This phase demonstrates how prompts evolved to handle API deprecation and infrastructure errors.

### 1. Initial Setup & Configuration
*   **User Prompt:** "The first task... is Batch Ingest (from Kaggle)... Store raw data in GCS, load curated tables into BigQuery... This is my theorized workflow... set up all required libraries..."
*   **Evolution:** The initial Kaggle authentication step failed because the user wanted to upload the key file securely rather than pasting credentials.
*   **Refined Prompt:** "This is good but I want to upload the json file instead."
*   **Outcome:** The model pivoted to using `google.colab.files.upload()` to securely handle the `kaggle.json` key.

### 2. Streaming Ingestion (Handling Failure)
*   **User Prompt:** "The next part... is Streaming Ingest... The API we plan to use is the OpenAQ api."
*   **Failure Point 1 (Syntax):** The initial `gcloud` command generated by the model used a deprecated flag (`--bigquery-schema-use-table-schema`).
*   **Refined Prompt:** Provided the exact error message: "unrecognized arguments: --bigquery-schema-use-table-schema (did you mean '--use-table-schema'?)"
*   **Outcome:** Model corrected the syntax in the Ops Runbook and setup scripts.

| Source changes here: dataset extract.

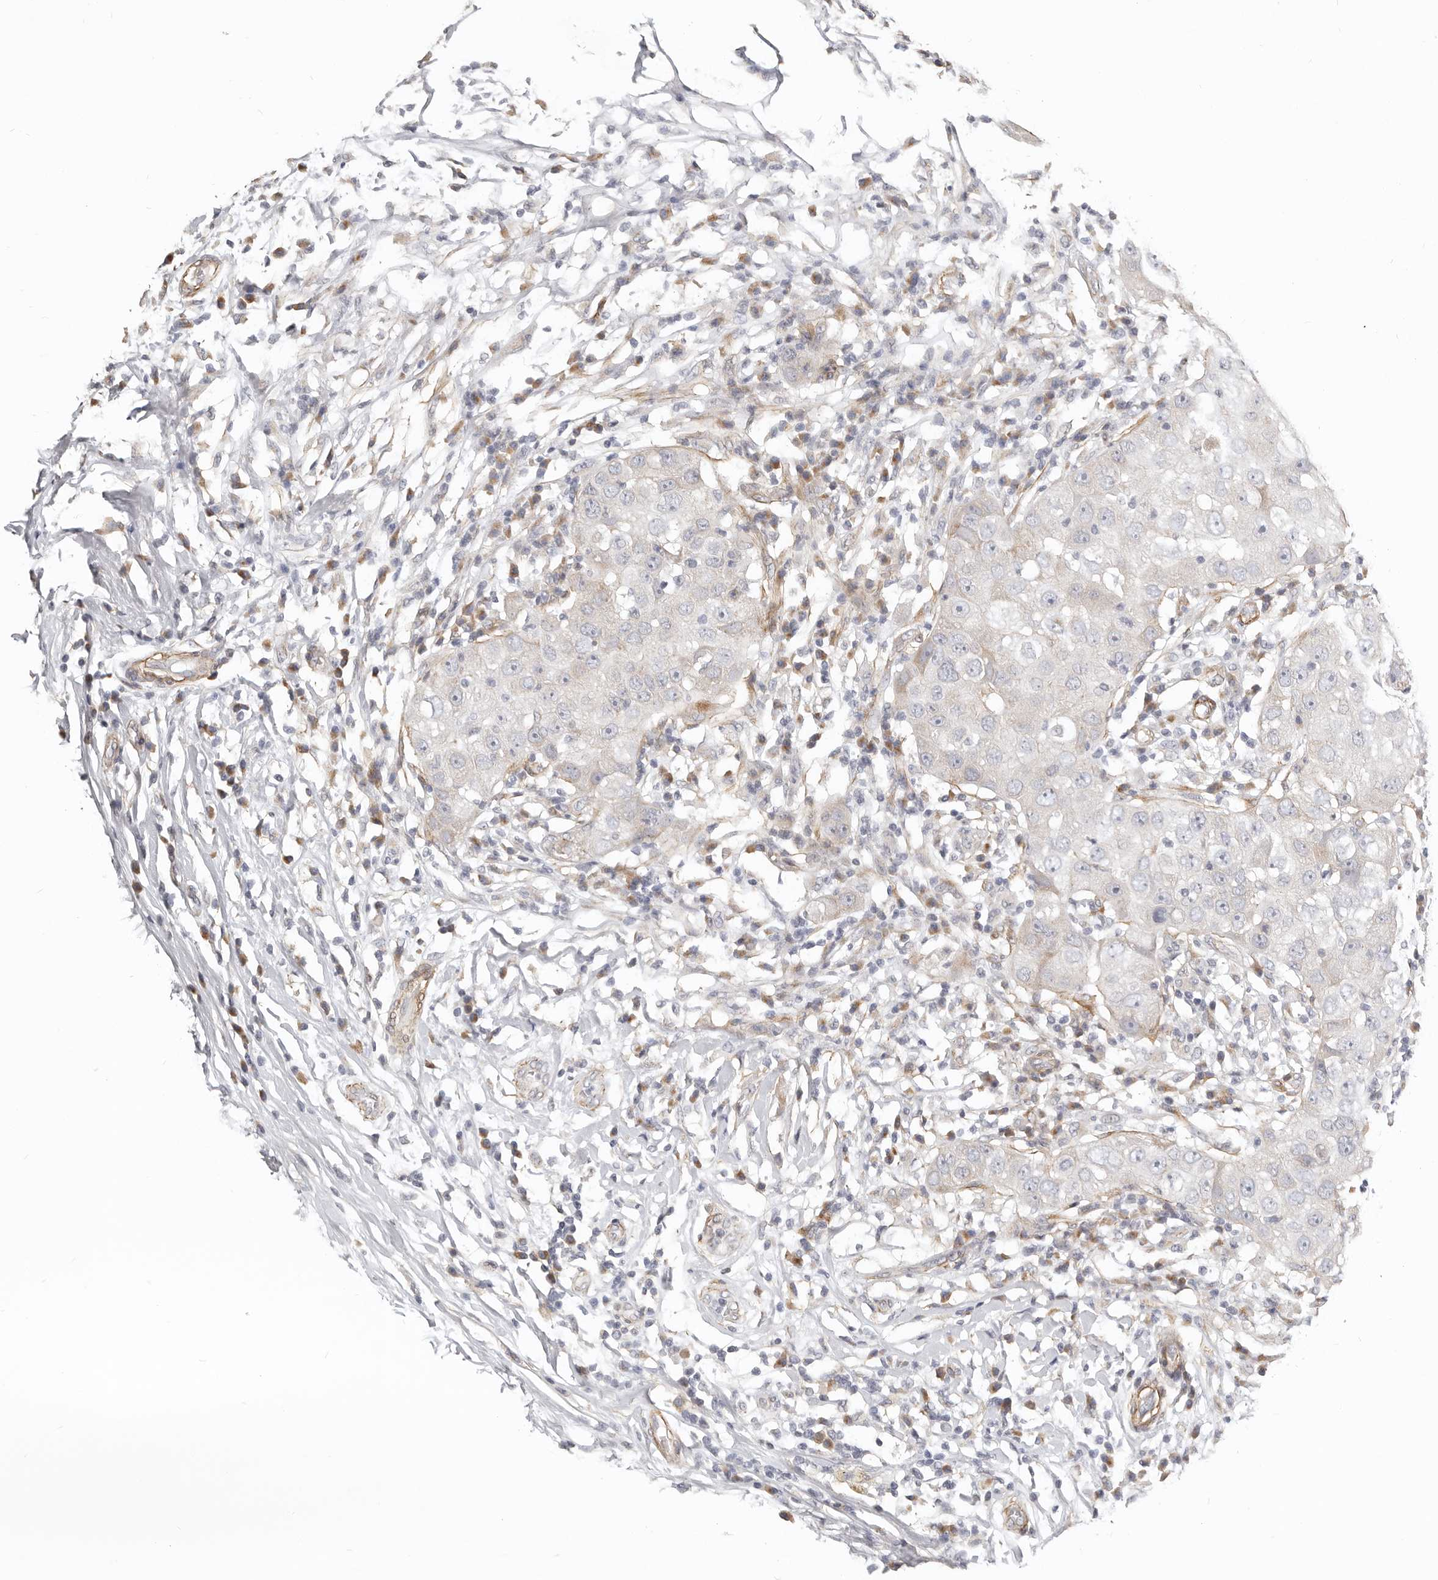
{"staining": {"intensity": "moderate", "quantity": "25%-75%", "location": "cytoplasmic/membranous"}, "tissue": "breast cancer", "cell_type": "Tumor cells", "image_type": "cancer", "snomed": [{"axis": "morphology", "description": "Duct carcinoma"}, {"axis": "topography", "description": "Breast"}], "caption": "The micrograph exhibits a brown stain indicating the presence of a protein in the cytoplasmic/membranous of tumor cells in breast cancer (invasive ductal carcinoma).", "gene": "RABAC1", "patient": {"sex": "female", "age": 27}}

*   **Failure Point 2 (API Deprecation):** The Code used OpenAQ V2 endpoints.
*   **Observation:** "API Error: 410 - Gone. Version 1 and Version 2 API endpoints are retired."
*   **Refined Prompt:** "I want to ensure the above code properly calls the API... please walk me through what data is available from OpenAQ."
*   **Evolution:** We attempted to perform a "Discovery" on OpenAQ V3. However, V3 separated metadata from data, returning "0 readings."
*   **Final Pivot Prompt:** "Are there other free air quality apis with more reliable documentation?"
*   **Resolution:** We switched to **Open-Meteo**, which provided reliable, auth-free access to the specific gases (CO, NO2, O3) required for the model.

---

## Phase 2: Analytics & DIVE (Substantive Insight)

This section documents the "DIVE" process (Discover, Investigate, Validate, Extend) used to solve the critical ML failure.

### 1. Discover (The Prompt)
*   **User Prompt:** "Step 3.3: Predict on Live Streaming Data."
*   **Result:** The model returned predictions of `-1.0` while actual values were `422.0`.
*   **Prompt:** "The model seemed to be accurate [on evaluation]... But on live data the results were not as good... PREDICTED CO: -1.0 | ACTUAL CO: 422.0"

### 2. Investigate (The Hypothesis)
*   **Model Analysis:** The LLM suggested checking for **Data Drift** or Unit Mismatches.
*   **User Prompt:** "This is great insight, but instead of just noting the difference lets work on correcting for it, lets rebuild the model and engineer the model features to match the current APIs formatting."
*   **Action:** We ran a query comparing `AVG(target)` in 2004 vs 2025.
*   **Finding:** 2004 data was `2.1` (mg/m³). 2025 data was `422.0` (µg/m³). The factor was exactly 1000x.

### 3. Validate (The Fix)
*   **Refined Prompt:** "Retrain BQML Model (Unit-Corrected)... multiply the Kaggle CO by 1000."
*   **Outcome:** The retrained model predicted `430.88` against an actual of `422.0`.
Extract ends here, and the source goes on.